Perusahaan e-commerce lintas batas kini memiliki opsi tambahan untuk mengamankan bea cukai jaminan asuransi, melengkapi dua cara awal, yakni deposit dan jaminan bank. Dengan dokumentasi asuransi, perusahaan-perusahaan ini dapat memperoleh manfaat dari kemudahan "pembayaran bea masuk pasca-pelepasan" saat barang impor mereka melewati bea cukai.

Asuransi jaminan tarif impor eceran dalam e-commerce lintas batas mengharuskan perusahaan asuransi yang memenuhi syarat memberikan jaminan tarif untuk perusahaan e-commerce lintas batas.

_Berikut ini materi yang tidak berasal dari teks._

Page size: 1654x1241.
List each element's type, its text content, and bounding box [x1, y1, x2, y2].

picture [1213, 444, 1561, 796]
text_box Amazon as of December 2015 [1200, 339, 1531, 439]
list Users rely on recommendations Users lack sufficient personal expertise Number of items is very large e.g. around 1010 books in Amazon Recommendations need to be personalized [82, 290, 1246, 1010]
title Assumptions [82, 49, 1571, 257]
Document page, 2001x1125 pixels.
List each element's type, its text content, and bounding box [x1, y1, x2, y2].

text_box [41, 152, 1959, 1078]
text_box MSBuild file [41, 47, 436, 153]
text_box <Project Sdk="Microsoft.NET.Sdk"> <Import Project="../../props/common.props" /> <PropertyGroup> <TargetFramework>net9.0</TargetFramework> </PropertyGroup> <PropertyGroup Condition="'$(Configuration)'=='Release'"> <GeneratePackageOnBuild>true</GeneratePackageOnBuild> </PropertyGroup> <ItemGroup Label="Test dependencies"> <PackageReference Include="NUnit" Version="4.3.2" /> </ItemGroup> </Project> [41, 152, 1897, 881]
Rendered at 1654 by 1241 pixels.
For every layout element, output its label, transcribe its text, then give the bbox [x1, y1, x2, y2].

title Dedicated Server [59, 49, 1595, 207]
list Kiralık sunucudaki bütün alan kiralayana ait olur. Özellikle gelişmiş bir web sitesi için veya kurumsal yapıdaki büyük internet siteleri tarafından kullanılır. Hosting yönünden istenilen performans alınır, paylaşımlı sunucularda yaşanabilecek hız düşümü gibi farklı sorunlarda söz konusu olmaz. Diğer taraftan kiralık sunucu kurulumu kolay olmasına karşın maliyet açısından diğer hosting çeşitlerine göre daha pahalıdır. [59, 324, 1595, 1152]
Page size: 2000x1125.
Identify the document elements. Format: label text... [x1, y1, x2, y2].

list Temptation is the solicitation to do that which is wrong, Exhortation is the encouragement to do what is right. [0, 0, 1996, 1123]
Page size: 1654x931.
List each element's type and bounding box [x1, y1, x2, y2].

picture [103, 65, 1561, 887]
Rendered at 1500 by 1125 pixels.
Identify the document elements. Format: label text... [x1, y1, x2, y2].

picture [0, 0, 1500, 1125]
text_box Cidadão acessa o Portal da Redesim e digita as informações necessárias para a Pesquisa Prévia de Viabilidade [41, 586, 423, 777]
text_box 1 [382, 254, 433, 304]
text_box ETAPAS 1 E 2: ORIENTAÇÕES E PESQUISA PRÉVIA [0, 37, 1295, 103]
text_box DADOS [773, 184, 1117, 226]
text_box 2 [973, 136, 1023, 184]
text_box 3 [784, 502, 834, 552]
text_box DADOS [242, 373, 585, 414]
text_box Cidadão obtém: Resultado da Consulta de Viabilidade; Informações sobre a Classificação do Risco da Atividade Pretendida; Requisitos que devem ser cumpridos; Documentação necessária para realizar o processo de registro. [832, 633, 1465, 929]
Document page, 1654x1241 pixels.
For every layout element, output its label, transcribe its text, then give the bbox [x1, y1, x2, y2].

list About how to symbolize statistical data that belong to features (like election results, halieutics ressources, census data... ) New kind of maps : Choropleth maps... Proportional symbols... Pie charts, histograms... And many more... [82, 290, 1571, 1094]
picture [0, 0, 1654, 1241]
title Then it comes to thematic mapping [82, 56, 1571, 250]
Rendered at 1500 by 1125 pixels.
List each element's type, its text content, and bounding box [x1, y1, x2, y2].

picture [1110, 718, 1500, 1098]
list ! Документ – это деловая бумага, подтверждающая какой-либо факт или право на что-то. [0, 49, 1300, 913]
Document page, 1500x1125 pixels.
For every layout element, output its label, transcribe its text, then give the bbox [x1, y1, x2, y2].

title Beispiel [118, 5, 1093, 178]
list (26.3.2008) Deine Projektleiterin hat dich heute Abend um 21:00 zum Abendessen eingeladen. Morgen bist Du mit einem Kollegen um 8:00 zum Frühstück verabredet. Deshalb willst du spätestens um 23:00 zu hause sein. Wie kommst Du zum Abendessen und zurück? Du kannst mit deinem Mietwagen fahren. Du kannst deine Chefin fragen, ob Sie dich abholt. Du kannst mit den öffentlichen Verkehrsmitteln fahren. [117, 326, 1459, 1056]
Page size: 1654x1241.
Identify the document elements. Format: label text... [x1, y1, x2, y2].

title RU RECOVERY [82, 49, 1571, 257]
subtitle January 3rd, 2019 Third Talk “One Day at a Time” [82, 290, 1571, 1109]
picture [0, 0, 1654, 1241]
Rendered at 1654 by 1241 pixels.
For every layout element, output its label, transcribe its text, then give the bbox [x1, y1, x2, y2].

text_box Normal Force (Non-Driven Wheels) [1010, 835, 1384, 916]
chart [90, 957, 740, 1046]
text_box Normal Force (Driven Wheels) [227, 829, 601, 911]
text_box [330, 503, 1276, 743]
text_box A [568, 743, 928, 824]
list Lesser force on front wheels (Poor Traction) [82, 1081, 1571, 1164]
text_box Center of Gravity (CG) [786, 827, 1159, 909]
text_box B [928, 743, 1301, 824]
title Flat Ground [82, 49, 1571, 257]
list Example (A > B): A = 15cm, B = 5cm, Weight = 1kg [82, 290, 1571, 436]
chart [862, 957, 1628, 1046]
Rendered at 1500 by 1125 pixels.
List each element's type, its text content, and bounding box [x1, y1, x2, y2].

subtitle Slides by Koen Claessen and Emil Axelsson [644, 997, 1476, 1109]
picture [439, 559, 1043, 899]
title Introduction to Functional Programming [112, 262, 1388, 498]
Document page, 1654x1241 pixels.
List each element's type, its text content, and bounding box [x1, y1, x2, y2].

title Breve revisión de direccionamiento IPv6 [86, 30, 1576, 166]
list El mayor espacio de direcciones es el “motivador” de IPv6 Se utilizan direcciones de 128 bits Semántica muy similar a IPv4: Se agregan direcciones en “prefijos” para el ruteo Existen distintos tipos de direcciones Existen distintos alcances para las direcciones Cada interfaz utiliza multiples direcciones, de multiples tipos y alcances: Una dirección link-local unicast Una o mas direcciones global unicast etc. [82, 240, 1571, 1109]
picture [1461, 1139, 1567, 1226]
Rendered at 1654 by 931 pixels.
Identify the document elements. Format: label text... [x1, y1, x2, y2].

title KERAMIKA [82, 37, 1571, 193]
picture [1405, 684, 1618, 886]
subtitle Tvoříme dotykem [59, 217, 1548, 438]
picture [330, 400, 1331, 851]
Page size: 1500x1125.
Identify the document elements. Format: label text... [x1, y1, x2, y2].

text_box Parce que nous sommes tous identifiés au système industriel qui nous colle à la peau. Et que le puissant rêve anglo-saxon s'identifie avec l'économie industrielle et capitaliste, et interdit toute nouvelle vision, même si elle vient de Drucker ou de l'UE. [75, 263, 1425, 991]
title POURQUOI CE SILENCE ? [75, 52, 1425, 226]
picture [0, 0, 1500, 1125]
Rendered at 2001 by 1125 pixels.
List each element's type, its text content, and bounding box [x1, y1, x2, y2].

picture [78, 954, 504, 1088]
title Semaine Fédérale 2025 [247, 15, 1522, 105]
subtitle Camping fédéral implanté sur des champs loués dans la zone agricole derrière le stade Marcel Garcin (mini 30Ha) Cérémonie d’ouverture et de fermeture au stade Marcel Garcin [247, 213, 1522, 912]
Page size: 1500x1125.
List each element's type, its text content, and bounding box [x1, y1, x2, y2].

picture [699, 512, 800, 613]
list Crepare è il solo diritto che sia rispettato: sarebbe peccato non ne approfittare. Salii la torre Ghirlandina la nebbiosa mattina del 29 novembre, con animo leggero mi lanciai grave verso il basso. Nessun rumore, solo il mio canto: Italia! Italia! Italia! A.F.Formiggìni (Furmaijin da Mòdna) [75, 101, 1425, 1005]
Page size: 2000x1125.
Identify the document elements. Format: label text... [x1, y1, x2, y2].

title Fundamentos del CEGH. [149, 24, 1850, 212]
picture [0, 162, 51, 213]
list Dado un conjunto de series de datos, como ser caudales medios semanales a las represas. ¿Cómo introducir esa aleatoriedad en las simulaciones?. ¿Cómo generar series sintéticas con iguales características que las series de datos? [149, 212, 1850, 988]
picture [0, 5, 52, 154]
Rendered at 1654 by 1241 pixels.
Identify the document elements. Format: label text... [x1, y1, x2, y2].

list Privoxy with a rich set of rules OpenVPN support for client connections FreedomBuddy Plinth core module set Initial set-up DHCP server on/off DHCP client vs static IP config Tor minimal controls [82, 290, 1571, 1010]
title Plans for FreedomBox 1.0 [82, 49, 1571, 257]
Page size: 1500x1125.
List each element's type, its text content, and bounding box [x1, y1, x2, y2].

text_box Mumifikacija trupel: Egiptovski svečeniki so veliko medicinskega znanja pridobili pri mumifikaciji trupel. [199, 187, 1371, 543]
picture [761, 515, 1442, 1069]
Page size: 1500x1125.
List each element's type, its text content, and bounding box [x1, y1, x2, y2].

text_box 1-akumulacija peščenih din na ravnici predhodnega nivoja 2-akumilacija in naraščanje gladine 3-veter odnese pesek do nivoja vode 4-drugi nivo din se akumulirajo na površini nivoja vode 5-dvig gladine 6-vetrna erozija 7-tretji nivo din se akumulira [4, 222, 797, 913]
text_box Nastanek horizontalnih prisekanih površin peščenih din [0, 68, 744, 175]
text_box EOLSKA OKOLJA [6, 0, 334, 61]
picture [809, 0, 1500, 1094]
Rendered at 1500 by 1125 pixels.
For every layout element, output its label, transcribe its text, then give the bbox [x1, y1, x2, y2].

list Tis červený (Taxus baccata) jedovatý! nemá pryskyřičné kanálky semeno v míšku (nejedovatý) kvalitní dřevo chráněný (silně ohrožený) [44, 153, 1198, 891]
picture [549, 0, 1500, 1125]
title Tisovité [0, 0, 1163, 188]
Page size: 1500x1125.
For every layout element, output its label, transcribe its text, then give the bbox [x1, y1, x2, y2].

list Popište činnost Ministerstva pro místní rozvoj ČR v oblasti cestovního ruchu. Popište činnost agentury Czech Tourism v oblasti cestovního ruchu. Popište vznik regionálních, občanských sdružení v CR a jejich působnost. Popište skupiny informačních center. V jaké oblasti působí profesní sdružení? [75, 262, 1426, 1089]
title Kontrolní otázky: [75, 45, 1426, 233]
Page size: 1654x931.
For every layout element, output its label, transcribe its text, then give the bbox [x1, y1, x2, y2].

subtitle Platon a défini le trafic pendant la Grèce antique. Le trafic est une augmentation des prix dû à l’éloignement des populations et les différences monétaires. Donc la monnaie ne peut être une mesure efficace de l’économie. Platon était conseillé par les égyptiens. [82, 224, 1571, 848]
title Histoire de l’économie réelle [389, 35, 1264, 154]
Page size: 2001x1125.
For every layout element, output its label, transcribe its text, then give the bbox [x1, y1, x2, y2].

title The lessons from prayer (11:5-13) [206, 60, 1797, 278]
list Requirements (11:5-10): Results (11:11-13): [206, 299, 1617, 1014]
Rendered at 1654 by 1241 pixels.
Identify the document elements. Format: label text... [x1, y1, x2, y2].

Jika perusahaan-perusahaan ini gagal membayar bea masuk sesuai dengan peraturan, perusahaan asuransi terkait akan menanggung pajak terutang yang harus dibayarkan ke bea cukai sebagaimana ditentukan dalam kontrak asuransi. Model tersebut menghilangkan kebutuhan perusahaan untuk mengamankan kuota dari bank melalui agunan fisik atau membayar deposit tarif yang besar.

"Tingkat asuransi jaminan tarif sekitar 1,5 persen, dan jumlah jaminan dapat digunakan berulang kali sepanjang tahun, dengan satu aplikasi berlaku sepanjang tahun," kata Bi Haijun, Direktur Departemen Tarif Bea Cukai Qingdao.